_Exercise description_: Reproduce the records below exactly as they appear, omitting any pictures they contain.

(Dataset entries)

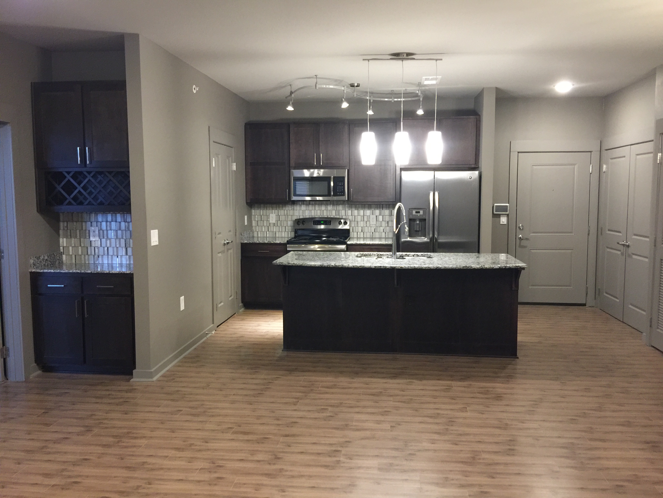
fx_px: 555
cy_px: 249
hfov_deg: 61.7
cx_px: 332
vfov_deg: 48.2
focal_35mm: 29
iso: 125
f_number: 2.2
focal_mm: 4.15
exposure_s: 1/15
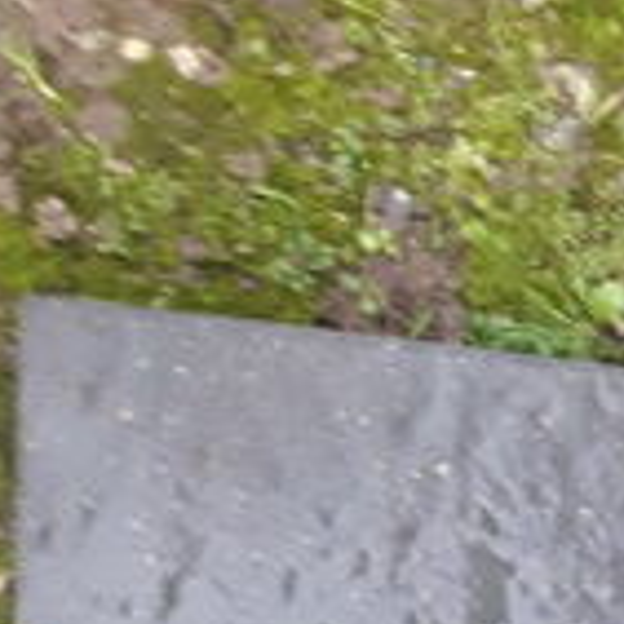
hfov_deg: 14.1
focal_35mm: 112
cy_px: 1080
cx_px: 1053
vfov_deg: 14.0
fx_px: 2284
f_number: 1.9
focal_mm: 3.7
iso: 160
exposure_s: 1/20
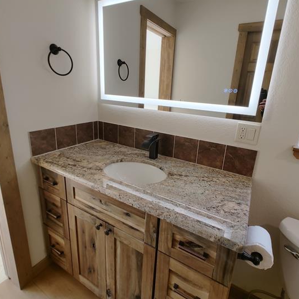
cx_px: 153
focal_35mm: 19
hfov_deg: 77.7
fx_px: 186
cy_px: 138
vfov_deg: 77.6
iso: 50
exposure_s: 1/40
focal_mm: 1.78
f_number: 1.9
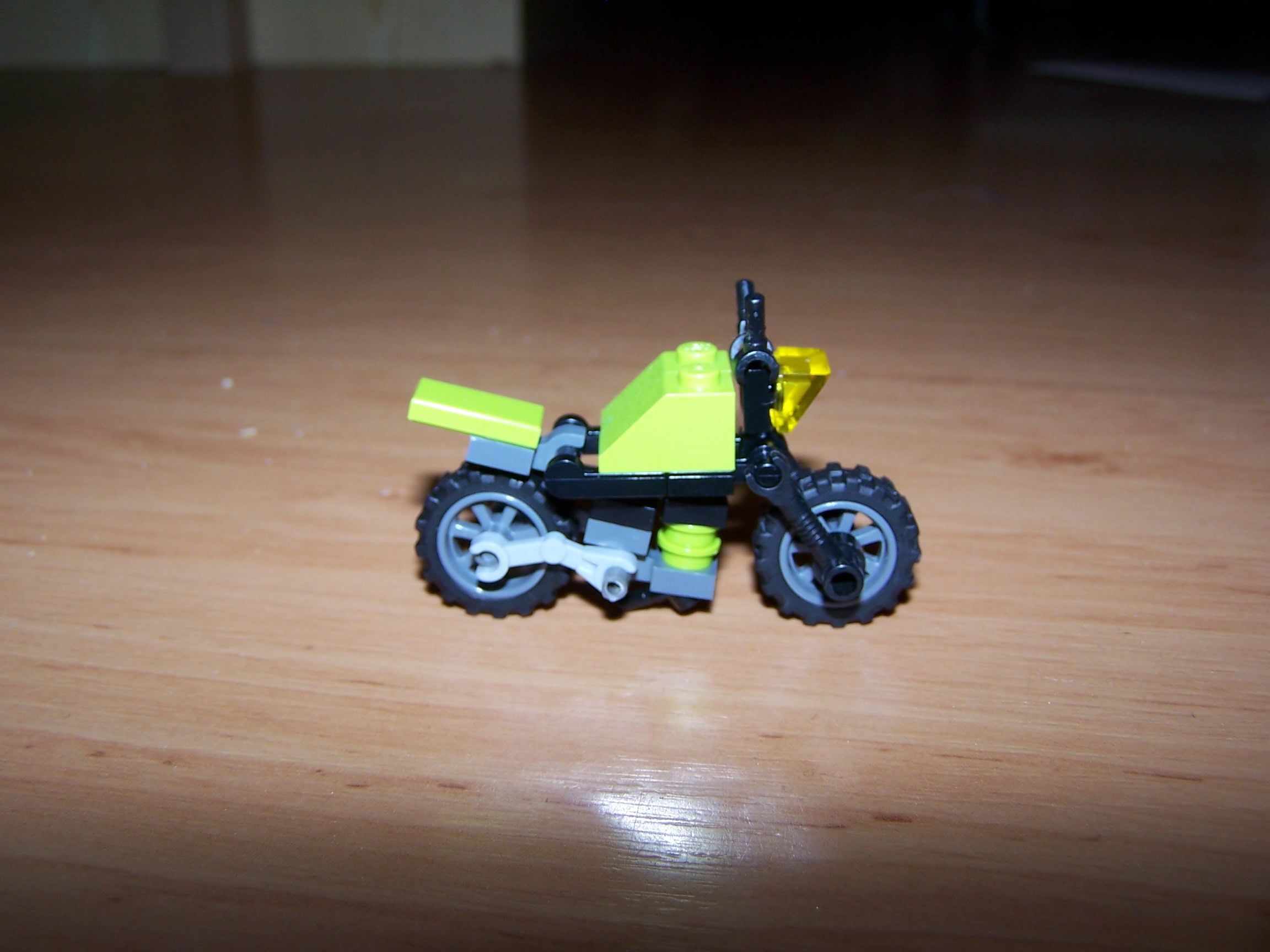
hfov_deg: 49.0
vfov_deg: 37.7
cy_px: 476
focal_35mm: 38
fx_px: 1394
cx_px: 635
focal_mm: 6.3
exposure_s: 1/60
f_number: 2.8
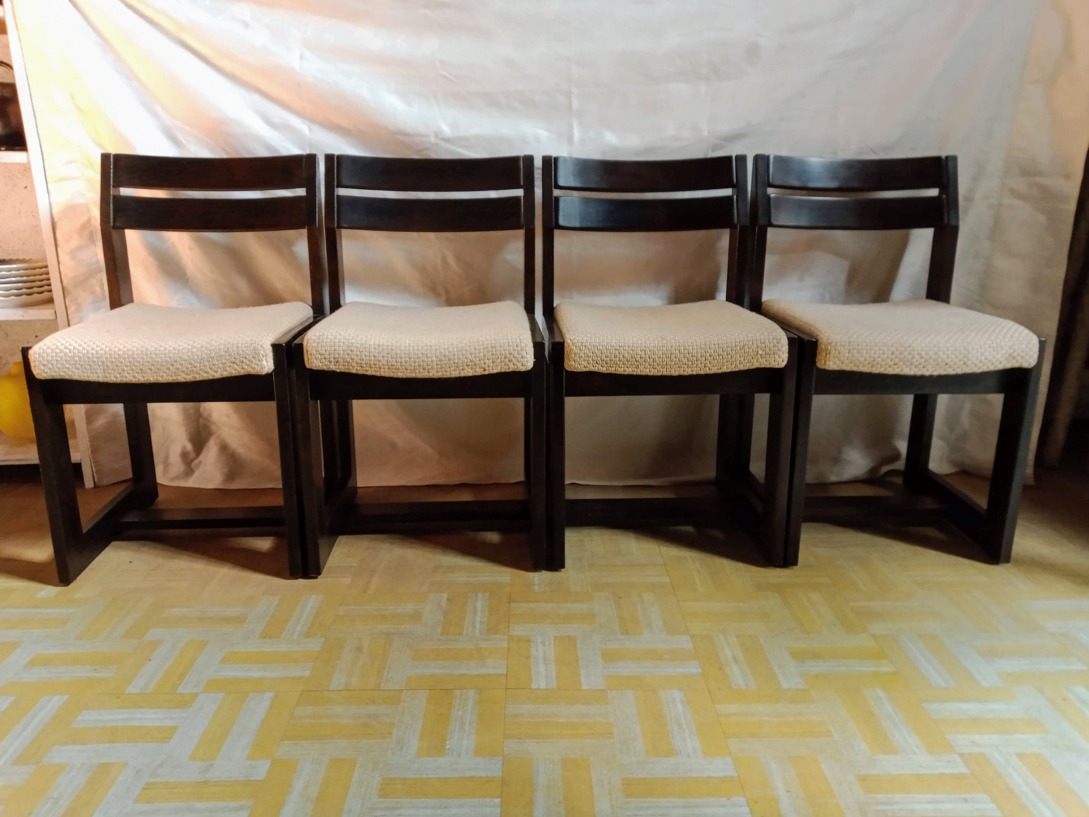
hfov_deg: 65.3
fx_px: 849
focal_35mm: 27
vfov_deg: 51.4
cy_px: 408
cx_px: 544
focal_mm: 3.54
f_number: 2
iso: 356
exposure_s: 1/33.3
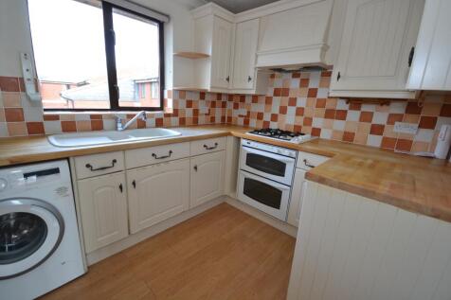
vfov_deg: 77.3
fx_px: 188
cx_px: 226
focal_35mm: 15
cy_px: 150
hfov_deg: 100.4
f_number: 4
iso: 400
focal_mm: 10
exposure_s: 1/60
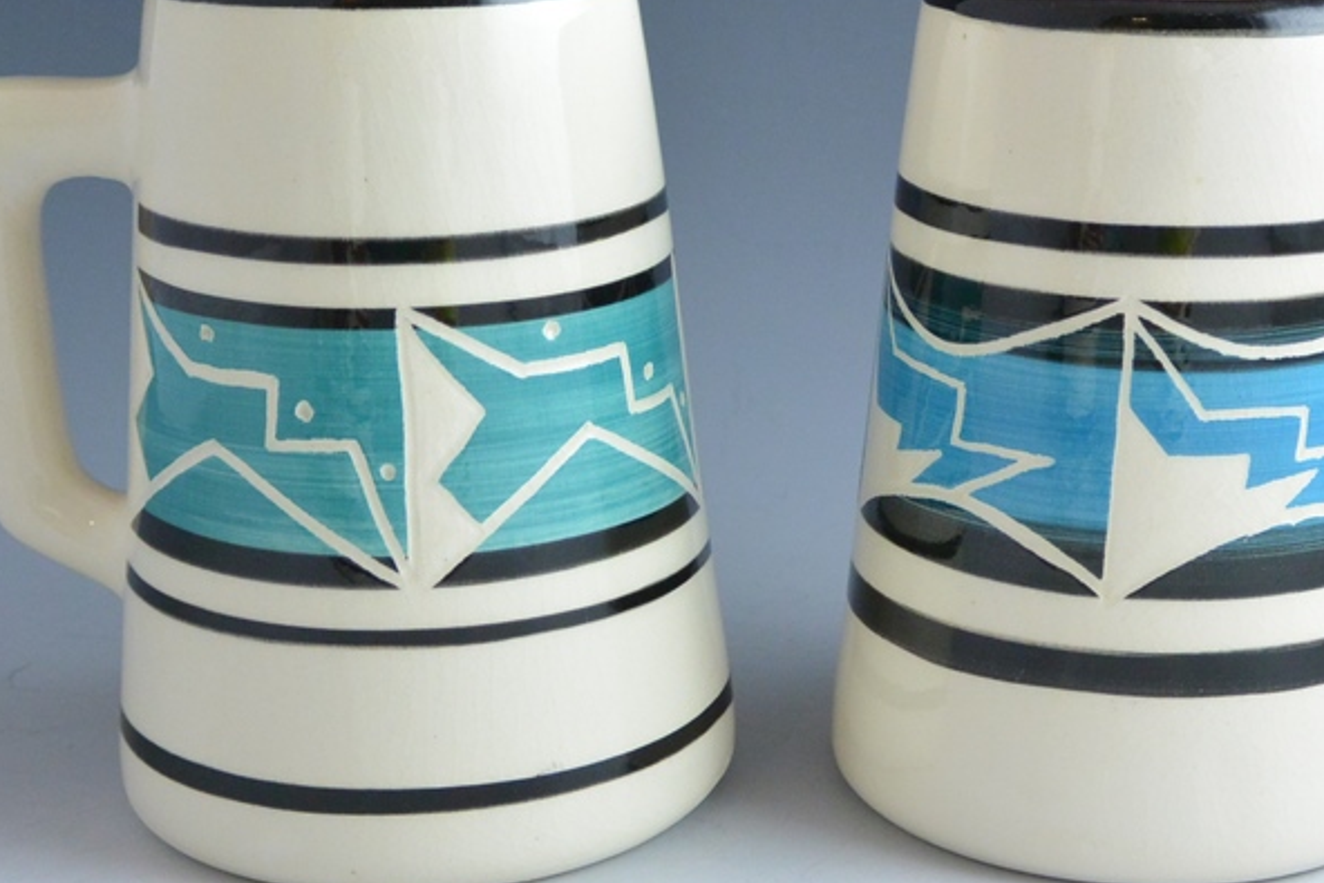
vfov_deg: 18.0
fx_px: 2796
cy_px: 403
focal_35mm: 76
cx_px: 783
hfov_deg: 26.6
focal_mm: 16.9
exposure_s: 1/60
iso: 720
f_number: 4.5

_Answer section_:
fx_px: 555
cy_px: 249
hfov_deg: 61.7
cx_px: 332
vfov_deg: 48.2
focal_35mm: 29
iso: 125
f_number: 2.2
focal_mm: 4.15
exposure_s: 1/15
hfov_deg: 14.1
focal_35mm: 112
cy_px: 1080
cx_px: 1053
vfov_deg: 14.0
fx_px: 2284
f_number: 1.9
focal_mm: 3.7
iso: 160
exposure_s: 1/20
cx_px: 153
focal_35mm: 19
hfov_deg: 77.7
fx_px: 186
cy_px: 138
vfov_deg: 77.6
iso: 50
exposure_s: 1/40
focal_mm: 1.78
f_number: 1.9
hfov_deg: 49.0
vfov_deg: 37.7
cy_px: 476
focal_35mm: 38
fx_px: 1394
cx_px: 635
focal_mm: 6.3
exposure_s: 1/60
f_number: 2.8
hfov_deg: 65.3
fx_px: 849
focal_35mm: 27
vfov_deg: 51.4
cy_px: 408
cx_px: 544
focal_mm: 3.54
f_number: 2
iso: 356
exposure_s: 1/33.3
vfov_deg: 77.3
fx_px: 188
cx_px: 226
focal_35mm: 15
cy_px: 150
hfov_deg: 100.4
f_number: 4
iso: 400
focal_mm: 10
exposure_s: 1/60
vfov_deg: 18.0
fx_px: 2796
cy_px: 403
focal_35mm: 76
cx_px: 783
hfov_deg: 26.6
focal_mm: 16.9
exposure_s: 1/60
iso: 720
f_number: 4.5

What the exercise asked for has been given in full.